Bush’s Iraq War legacy should have cost $40 billion, according to the man who ran the Pentagon for the first 6 years of Bush’s presidency, Donald Rumsfeld. According to Swansbrough’s research, the projected cost of the Iraq War will come closer to $532 billion by fall 2008.

George W. Bush brought three different personas to his war presidency, says Swansbrough. “The Bombastic Bushkin,” a moniker created for him by his Midland, Texas, friends that followed him into his political career, referred to his extroversion, rowdiness, and often-­cutting sense of humor. Bush the “Machiavellian Politico” emerged when he joined forces with Karl Rove, who guided his campaigns to the Texas governor’s mansion and on to the White House with an aggressive must-win-at-all-costs strategy. Finally, the “Righteous Hawk,” his third persona, “did not fully reveal itself until after the 9/11 terrorist attacks, when President Bush launched the war on terror to ‘rid the world of evil’ and confront the ‘axis of evil,’ ” Swansbrough says.

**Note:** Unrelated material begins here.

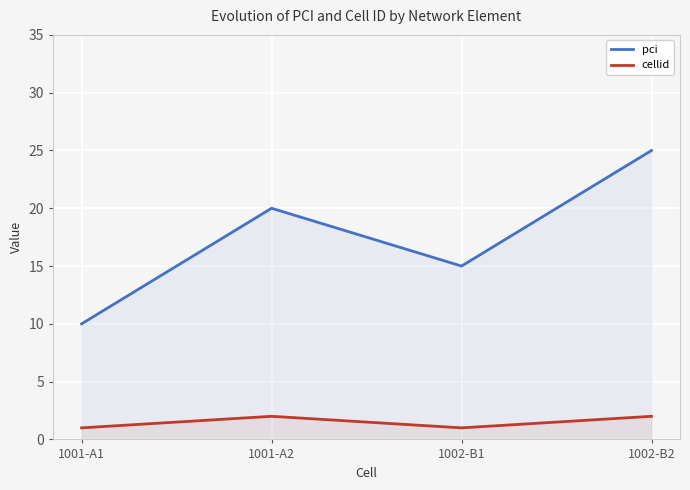

What is the label of the 4th point from the left?

1002-B2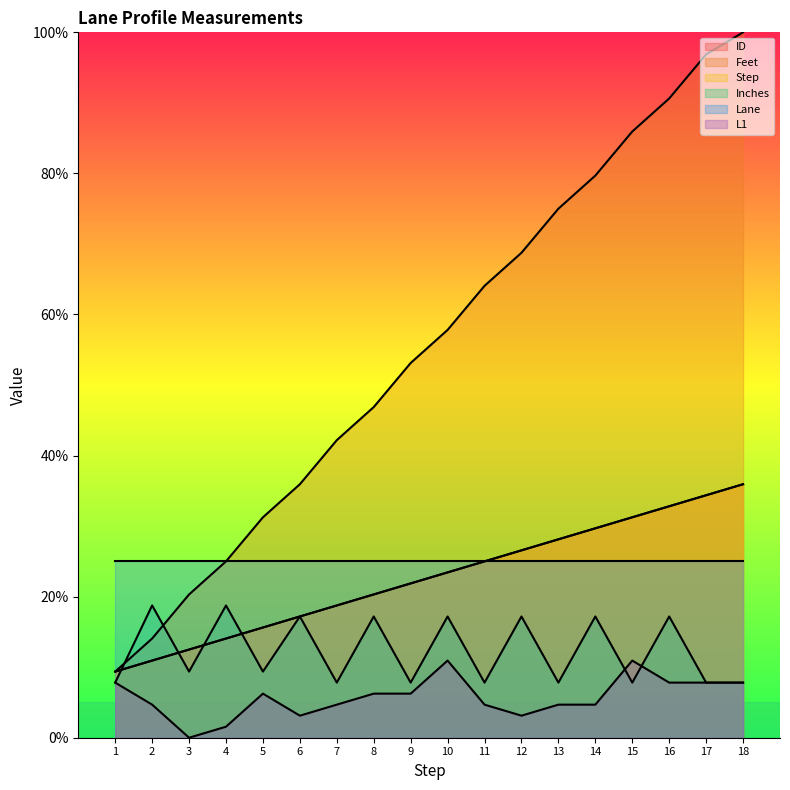

Where is the first local maximum for Inches?

2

Bush’s biographical development will appeal to young readers, Swansbrough says. “I’ve found students enjoy reading about the youth and early careers of presidents. George W. Bush persevered, despite failing to match his father’s success in school, sports, the Texas oil patch, and the military. He later upset the low expectations of family and friends by winning the Texas governorship and the presidency. Most important, he overcame the major hurdle of alcoholism after celebrating his fortieth birthday,” Swansbrough says.

Swansbrough believes one aspect of President Bush’s legacy has been the political polarization of the country, reflected in a 70-percent partisan gap (the difference in the percentages of Republicans and Democrats who approved of the job President Bush was doing) in 2007. That partisan divide in part reflects bitter division over the war in Iraq, despite Bush’s early declaration that he was a “uniter, not a divider.”

Swansbrough observes that “the lessons of the Bush administration reveal how the idealistic goal of promoting Middle East democracy often conflicted with the realpolitik policies of the war on terror, as demonstrated in Pakistan.”

The legacy of the unpopular Iraq war, escalating attacks in Afghanistan, and Iran’s growing influence in the Middle East will confront the victor of the 2008 election.

Says Swansbrough, “The next president will also face the daunting challenges of resurrecting America’s reputation, mending relations with longtime allies and friends, and working for a Middle East peace settlement in that vital region.”